Had some fun playing with my fork of Uncloud. And making metrics work. Various things don’t work out of the box, but can be made to work. For one Prometheus seems to insist on SRV records, and can’t do DNS service discovery with plan A or AAAA records.

… So…

First we need to work around the fact that DNS sd doesn’t work, so fake it using file sd:

  prom_sd_config:
    content: |
      #!/bin/ash
      while true; do
        nslookup m.internal | awk '/^Address:/ && $2 !~ /:/ {if(!seen){print "- targets:"; seen=1} print "  - " $2 ":51004"}' > /prometheus/
uncloud.yaml
        nslookup caddy.internal | awk '/^Address:/ && $2 !~ /:/ {if(!seen){print "- targets:"; seen=1} print "  - " $2 ":9180"}' > /promethe
us/caddy.yaml
        sleep 3600
      done

This config puts a shell script in place which is then used by a service:

 unprom-sd:
    image: prom/prometheus
    configs:
      - source: prom_sd_config
        target: /sd_uncloud
        mode: 0770
    volumes:
      - prom_data:/prometheus
    entrypoint: /sd_uncloud

In prometheus we then use:

     - job_name: uncloud
        file_sd_configs:
        - files:
          - /prometheus/uncloud.yaml
      - job_name: caddy
        file_sd_configs:
        - files:
          - /prometheus/caddy.yaml

To pick it up.
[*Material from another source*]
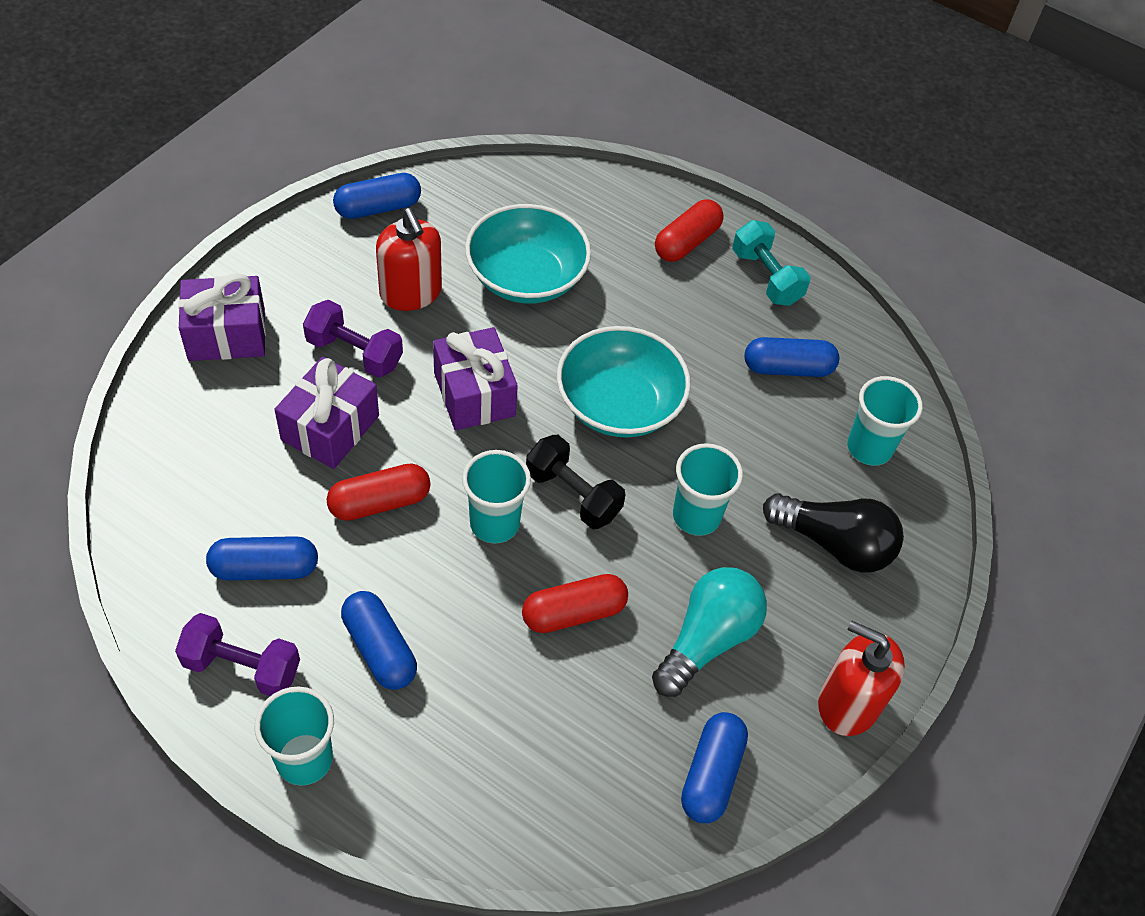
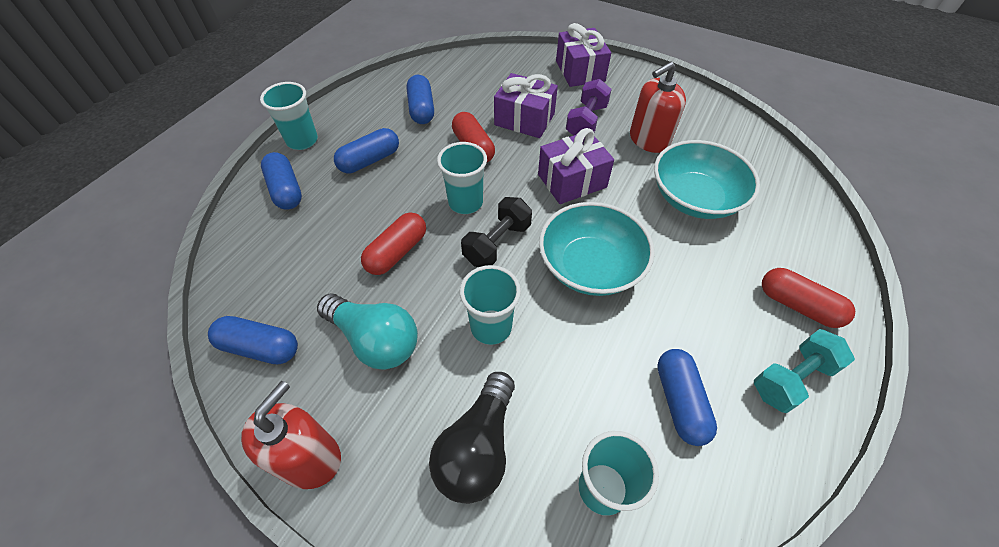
camera: 90 degrees right, 0 degrees up
(242, 667) = (359, 110): purple dumbbell -> none
(378, 208) = (717, 115): blue capsule -> blue capsule (286, 190)
(573, 613) = (397, 252): red capsule -> red capsule turned 60 degrees clockwise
Problem 1 solved.

Problem 2: caddy metrics… in the x-caddy file we deploy for Caddy add:

   metrics {
        per_host
   }

But this serves metrics on localhost inside the container. So we need to export this, we can’t add this snippet:

     http://:9180 {
          handle {
              metrics
          }
      }

Because this is something that does not belong in the global block.

So, we add another service that only adds this:

services:
  caddy-metrics:
    image: registry.science.ru.nl/cncz/sys/image/debug:v0.1.14
    x-caddy: |
      http://:9180 {
          handle {
              metrics
          }
      }

And deploy this do-nothing-but-update-caddy service. And voila, we have metrics finally.